§ **What you need to do**: From the listing below, retype exactly the line holding "bowl: none [457,675,599,745]", the line holding "saltshaker: none [111,661,156,742]", and the lines between them; skip everything else.

§ **Extracted data**:
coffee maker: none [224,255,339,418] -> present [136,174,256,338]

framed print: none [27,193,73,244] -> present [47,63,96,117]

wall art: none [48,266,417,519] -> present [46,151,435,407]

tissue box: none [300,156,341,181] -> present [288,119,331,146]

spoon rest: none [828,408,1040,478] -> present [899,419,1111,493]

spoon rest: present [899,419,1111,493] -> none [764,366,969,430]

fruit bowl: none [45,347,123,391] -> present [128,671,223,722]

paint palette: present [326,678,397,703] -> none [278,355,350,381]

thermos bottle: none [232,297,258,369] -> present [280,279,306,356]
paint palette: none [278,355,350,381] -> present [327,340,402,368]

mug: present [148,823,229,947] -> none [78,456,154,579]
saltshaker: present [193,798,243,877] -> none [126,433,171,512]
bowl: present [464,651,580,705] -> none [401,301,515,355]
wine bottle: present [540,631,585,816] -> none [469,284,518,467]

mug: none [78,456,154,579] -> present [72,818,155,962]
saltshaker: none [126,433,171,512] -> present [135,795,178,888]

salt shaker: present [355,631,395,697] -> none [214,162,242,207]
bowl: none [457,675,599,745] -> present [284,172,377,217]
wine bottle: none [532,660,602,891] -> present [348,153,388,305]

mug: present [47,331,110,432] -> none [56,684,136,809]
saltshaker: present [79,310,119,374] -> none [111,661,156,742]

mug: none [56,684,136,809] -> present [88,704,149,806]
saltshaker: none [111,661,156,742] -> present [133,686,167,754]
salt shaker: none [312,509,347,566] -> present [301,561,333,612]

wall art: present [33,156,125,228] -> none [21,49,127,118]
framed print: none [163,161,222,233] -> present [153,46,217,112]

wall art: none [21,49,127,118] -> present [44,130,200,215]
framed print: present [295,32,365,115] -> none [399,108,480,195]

§ **Result for this exercise**:
bowl: none [457,675,599,745] -> present [284,172,377,217]
wine bottle: none [532,660,602,891] -> present [348,153,388,305]

mug: present [47,331,110,432] -> none [56,684,136,809]
saltshaker: present [79,310,119,374] -> none [111,661,156,742]

mug: none [56,684,136,809] -> present [88,704,149,806]
saltshaker: none [111,661,156,742] -> present [133,686,167,754]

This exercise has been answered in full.